Franck Dixmier : « La Fed sur une ligne de crête « 

  • La prochaine réunion du comité de politique monétaire de la Réserve fédérale américaine est très attendue par les investisseurs.
  • Face au changement de régime sur les marchés de taux consécutif à l’embellie des perspectives économiques, la Fed se trouve dans une situation délicate à gérer, prise entre des contraintes de court terme et des objectifs de moyen terme.
  • La Fed pourrait ralentir la hausse des taux long terme mais il lui sera difficile de l’empêcher. Les marchés devraient rester volatiles.

La réunion du comité de politique monétaire de la Réserve fédérale américaine (Fed) des 16 et 17 mars est particulièrement attendue. Dans un contexte de nervosité sur les marchés de taux, et alors que la Banque centrale européenne a exprimé sa détermination à contrer tout resserrement des conditions financières lors de sa réunion du 11 mars, les investisseurs s’interrogent sur le degré de tolérance de la Fed vis à vis de ces ajustements haussiers sur les marchés obligataires. De fait, la Fed se trouve dans une situation inconfortable, entre préoccupations de court terme et perspectives à moyen terme.
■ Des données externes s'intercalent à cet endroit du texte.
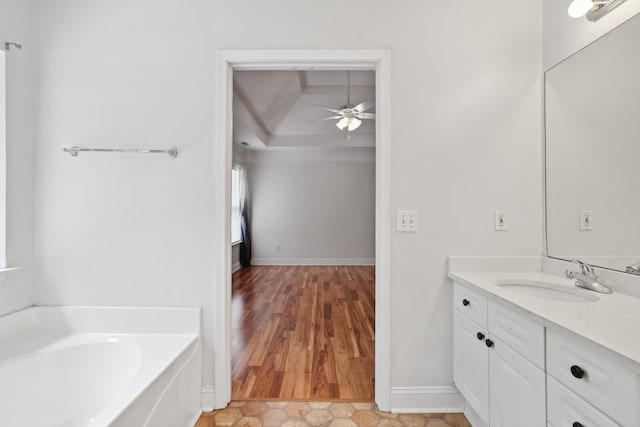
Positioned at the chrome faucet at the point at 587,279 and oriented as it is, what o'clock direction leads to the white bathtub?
The white bathtub is roughly at 12 o'clock from the chrome faucet.

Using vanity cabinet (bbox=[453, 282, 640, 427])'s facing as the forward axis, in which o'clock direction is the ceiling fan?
The ceiling fan is roughly at 3 o'clock from the vanity cabinet.

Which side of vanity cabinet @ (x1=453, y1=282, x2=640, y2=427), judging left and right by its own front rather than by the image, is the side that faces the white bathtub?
front

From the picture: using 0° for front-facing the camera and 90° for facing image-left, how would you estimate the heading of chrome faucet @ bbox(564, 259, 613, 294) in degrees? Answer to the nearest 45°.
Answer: approximately 45°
Si on se place à moyen terme, la hausse actuelle des taux américains est un scénario idéal pour la Fed, qui redoute par-dessus tout de répéter les erreurs du passé. En 2013 l’annonce mal préparée de la réduction des achats de titres avait provoqué une crise sur les marchés, le fameux « taper tantrum ».  Pour le moment, tout va bien : la hausse récente des taux a été très bien absorbée par les marchés : les actions progressent, le marché du crédit reste bien orienté et les anticipations d’inflation restent contenues… Nous n’anticipons pas d’annonce de réduction des achats avant probablement la fin de cette année, pour une mise en œuvre effective en 2022. Mais il est évident que des taux longs plus élevés, donc plus compatibles avec une politique monétaire moins accommodante à l’avenir, sont plutôt bienvenus pour une Banque centrale très soucieuse de la stabilité financière.

D’un point de vue plus court terme, sa tolérance par rapport à des taux orientés à la hausse est sans doute plus limitée. Il faut noter que la reprise de l’économie reste fragile, notamment sur le front de l’emploi, avec un taux de participation qui, à 61,4% en février reste en deçà des 63,4% d’avant crise. Coté inflation, l’objectif des 2% est encore lointain : si l’indice des prix à la consommation (CPI) a augmenté en février de 0,4% par rapport à janvier et de 1,7% sur un an, l’indice de base (« core CPI« ), qui exclut l’énergie et des produits alimentaires, affiche une hausse de 0,1% seulement d’un mois sur l’autre et de 1,3% par rapport à février 2020. Dans un contexte où la Fed est encore loin d’atteindre ses objectifs de plein emploi et de stabilité des prix, tout emballement sur les taux -et donc un durcissement significatif des conditions financières- serait malvenu, et pourrait donc provoquer son intervention.

Tout est donc une question de mesure : il est fort probable que la Fed indique aux marchés qu’elle ne tolèrerait pas une hausse trop rapide et trop forte des taux et qu’elle dispose de toute la panoplie nécessaire à contrer ces développements, restant ainsi fidèle à sa ligne de conduite, selon laquelle il y a moins de risque à en faire plus qu’à en faire moins.

Si sa détermination pourrait limiter un moment la tendance haussière sur les taux, il lui sera néanmoins difficile de l’empêcher, dans la mesure où des taux plus élevés reflètent de facto des perspectives de retour à une croissance forte sur les deux prochaines années. Dans ce contexte, il est probable que les marchés de taux restent volatiles.